Background: The goal of this study was to report a fully automated radiosynthetic procedure of a novel tau tracer [18F]-S16 and its safety, biodistribution and dosimetry evaluation in healthy volunteers. And the potential utility of [18F]-S16 PET imaging in AD tauopathies, as well as to identify the relationship between cerebral tau pathology and hypometablism patterns using both [18F]-S16 and [18F]-FDG were also discussed.

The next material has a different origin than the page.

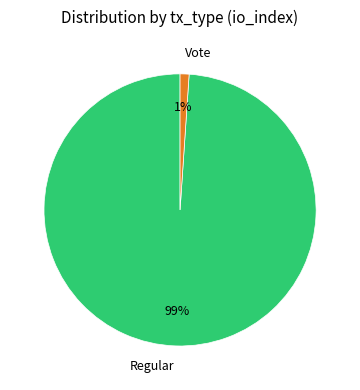

Is the sum of Regular and Vote greater than half?

Yes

Methods: The automated radiosynthsis of [18F]-S16 was performed on a GE Tracerlab FX2 N module, and the in vitro stability was evaluated. For the biodistribution and radiation dosimetry study, healthy volunteers were underwent a series PET scans acquired at 10, 60, 120 and 240min post-injection. The biodistribution in normal organs and safety were assessed. Radiation dosimetry was calculated using OLINDA/EXM 1.0. For AD diagnosis study, participants with a clinical diagnosis of probable AD and healthy controls (HCs) underwent dynamic [18F]-S16 and static [18F]-FDG PET imaging. [18F]-S16 binding was assessed visually and quantitatively using SUV ratios (SUVRs) measured at different regions of interests (ROIs), with the cerebellar cortex as the reference region. SUVRs of [18F]-FDG in 10 min static data were calculated using mean activity in the pons as the reference region. [18F]-S16 SUVRs were compared between the AD and HCs in different ROIs using the Mann-Whitney U test. In AD patients with all cortical ROI regions, Spearman rank correlation analysis was used to calculate the voxel-wise correlations between [18F]-S16 PET and [18F]-FDG.
Results: The automated radiosynthesis of [18F]-S16 was finished within 45 min, with a radiochemical yield (RCY) of 30 ± 5% (n = 8, non-decay-corrected). The radiochemical purity (RCP) was greater than 98% and the specific activity (SA) was calculated to be 1047 ± 450 GBq/μmol (n = 5), and [18F]-S16 was stable in vitro. In the pilot volunteer study, no adverse effects caused by [18F]-S16 was observed within 24 hours post-injection and no defluorination was observed in vivo. The radiotracer could pass through the blood-brain barrier (BBB) easily, and rapidly cleared from the circulation and excreted mainly through the hepatic system. The absorbed dose of the urinary bladder wall was the highest, 133.7 ± 60.9 μSv/MBq. The whole-body mean effective dose was 15.3 ± 0.3 μSv/MBq. In AD subjects, [18F]-S16 accumulation was identified in cortical regions mainly involving parietal, temporal, precuneus, posterior cingulate and frontal lobes. No specific [18F]-S16 cerebral uptake region was identified visually in HCs. SUVR of AD subjects in these regions was significantly higher than that of HCs. Tracer retention was observed in the substantia nigra and brainstem of both AD subjects and HCs. No specific binding uptake compared with reference region was found in the choroid plexus, venous sinus and white matter. A significant correlation was found between [18F]-S16 binding and hypometabolism across neocortical regions.
Conclusion: [18F]-S16 could be synthesized automatically and it showed favorable biodistribution and safety in human. The dosimetric parameters were safe and comparable to other tau tracers. [18F]-S16 PET indicated a high image quality for imaging tau deposition in AD subjects, and distinguishing AD from HCs.